Department of Human Centered Artificial Intelligence, University of Sangmyung, Seoul 03016, Korea.
Sensors (Basel). 2021 Oct 26;21(21):7111. doi: 10.3390/s21217111.
Watching videos online has become part of a relaxed lifestyle. The music in videos has a sensitive influence on human emotions, perception, and imaginations, which can make people feel relaxed or sad, and so on. Therefore, it is particularly important for people who make advertising videos to understand the relationship between the physical elements of music and empathy characteristics. The purpose of this paper is to analyze the music features in an advertising video and extract the music features that make people empathize. This paper combines both methods of the power spectrum of MFCC and image RGB analysis to find the audio feature vector. In spectral analysis, the eigenvectors obtained in the analysis process range from blue (low range) to green (medium range) to red (high range). The machine learning random forest classifier is used to classify the data obtained by machine learning, and the trained model is used to monitor the development of an advertisement empathy system in real time. The result is that the optimal model is obtained with the training accuracy result of 99.173% and a test accuracy of 86.171%, which can be deemed as correct by comparing the three models of audio feature value analysis. The contribution of this study can be summarized as follows: (1) the low-frequency and high-amplitude audio in the video is more likely to resonate than the high-frequency and high-amplitude audio; (2) it is found that frequency and audio amplitude are important attributes for describing waveforms by observing the characteristics of the machine learning classifier; (3) a new audio extraction method is proposed to induce human empathy. That is, the feature value extracted by the method of spectrogram image features of audio has the most ability to arouse human empathy.

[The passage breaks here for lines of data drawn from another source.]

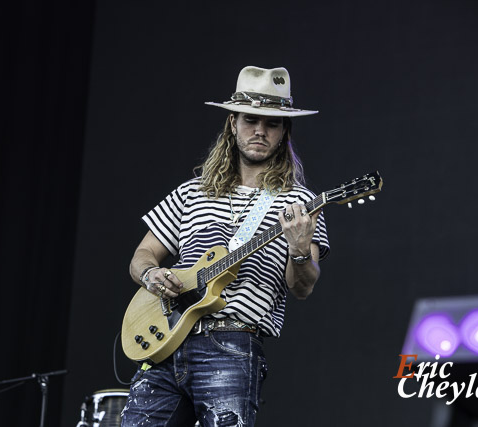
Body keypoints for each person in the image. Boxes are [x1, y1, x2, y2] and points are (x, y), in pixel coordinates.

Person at [121, 66, 329, 427]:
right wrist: (152, 275)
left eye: (272, 124)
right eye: (251, 120)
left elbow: (303, 287)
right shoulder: (192, 192)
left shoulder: (299, 202)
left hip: (232, 344)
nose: (260, 131)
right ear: (232, 123)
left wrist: (298, 250)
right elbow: (142, 256)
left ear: (284, 132)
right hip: (165, 342)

在线观看视频已经成为一种轻松生活方式的一部分。视频中的音乐对人类的情感、感知和想象力有着敏感的影响,可以让人感到放松或悲伤等。因此,对于制作广告视频的人来说,了解音乐的物理元素与同理心特征之间的关系尤为重要。本文旨在分析广告视频中的音乐特征,并提取出能引起人们共鸣的音乐特征。本文结合 MFCC 功率谱和图像 RGB 分析两种方法来找到音频特征向量。在频谱分析中,分析过程中获得的特征向量从蓝色(低频)到绿色(中频)到红色(高频)逐渐变化。采用机器学习随机森林分类器对机器学习获得的数据进行分类,并使用训练好的模型实时监测广告共鸣系统的发展。结果表明,最优模型的训练准确率为 99.173%,测试准确率为 86.171%,通过比较三种音频特征值分析模型,可以认为结果是正确的。本研究的贡献可以总结如下:(1)视频中低频、高振幅的音频比高频、高振幅的音频更容易产生共鸣;(2)通过观察机器学习分类器的特征,可以发现频率和音频幅度是描述波形的重要属性;(3)提出了一种新的音频提取方法来引发人类共鸣。即通过音频的频谱图像特征提取的特征值最能引起人类共鸣。